If a line of the material holds the string "middle", please copy it.

== Data extract

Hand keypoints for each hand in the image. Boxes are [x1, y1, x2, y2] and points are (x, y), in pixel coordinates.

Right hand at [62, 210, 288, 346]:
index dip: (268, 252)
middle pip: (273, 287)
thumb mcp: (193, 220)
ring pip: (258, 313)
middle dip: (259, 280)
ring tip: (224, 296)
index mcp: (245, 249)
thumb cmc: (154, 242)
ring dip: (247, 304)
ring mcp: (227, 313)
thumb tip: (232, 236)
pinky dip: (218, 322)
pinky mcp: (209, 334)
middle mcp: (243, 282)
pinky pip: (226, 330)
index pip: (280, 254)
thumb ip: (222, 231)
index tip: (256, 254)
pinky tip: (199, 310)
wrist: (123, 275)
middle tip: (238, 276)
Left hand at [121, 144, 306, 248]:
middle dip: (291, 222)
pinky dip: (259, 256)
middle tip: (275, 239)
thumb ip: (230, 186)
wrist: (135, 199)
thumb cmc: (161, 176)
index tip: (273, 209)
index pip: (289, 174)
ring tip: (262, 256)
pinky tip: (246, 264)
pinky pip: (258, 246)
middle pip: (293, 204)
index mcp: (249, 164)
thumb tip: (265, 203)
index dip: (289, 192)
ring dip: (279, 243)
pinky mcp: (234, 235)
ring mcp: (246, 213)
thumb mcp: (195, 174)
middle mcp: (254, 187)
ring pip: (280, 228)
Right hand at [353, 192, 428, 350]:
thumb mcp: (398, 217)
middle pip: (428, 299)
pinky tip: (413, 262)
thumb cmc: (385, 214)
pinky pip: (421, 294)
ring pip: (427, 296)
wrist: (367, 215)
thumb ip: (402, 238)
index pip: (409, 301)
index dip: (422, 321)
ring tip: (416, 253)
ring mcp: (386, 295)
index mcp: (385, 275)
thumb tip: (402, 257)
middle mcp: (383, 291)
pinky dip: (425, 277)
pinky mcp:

====

Written solution:
middle pip: (273, 287)
middle dip: (259, 280)
middle mcp: (243, 282)
middle tip: (238, 276)
middle dip: (291, 222)
middle tip: (275, 239)
middle pip: (293, 204)
middle mcp: (254, 187)
middle pip: (428, 299)
middle mcp: (383, 291)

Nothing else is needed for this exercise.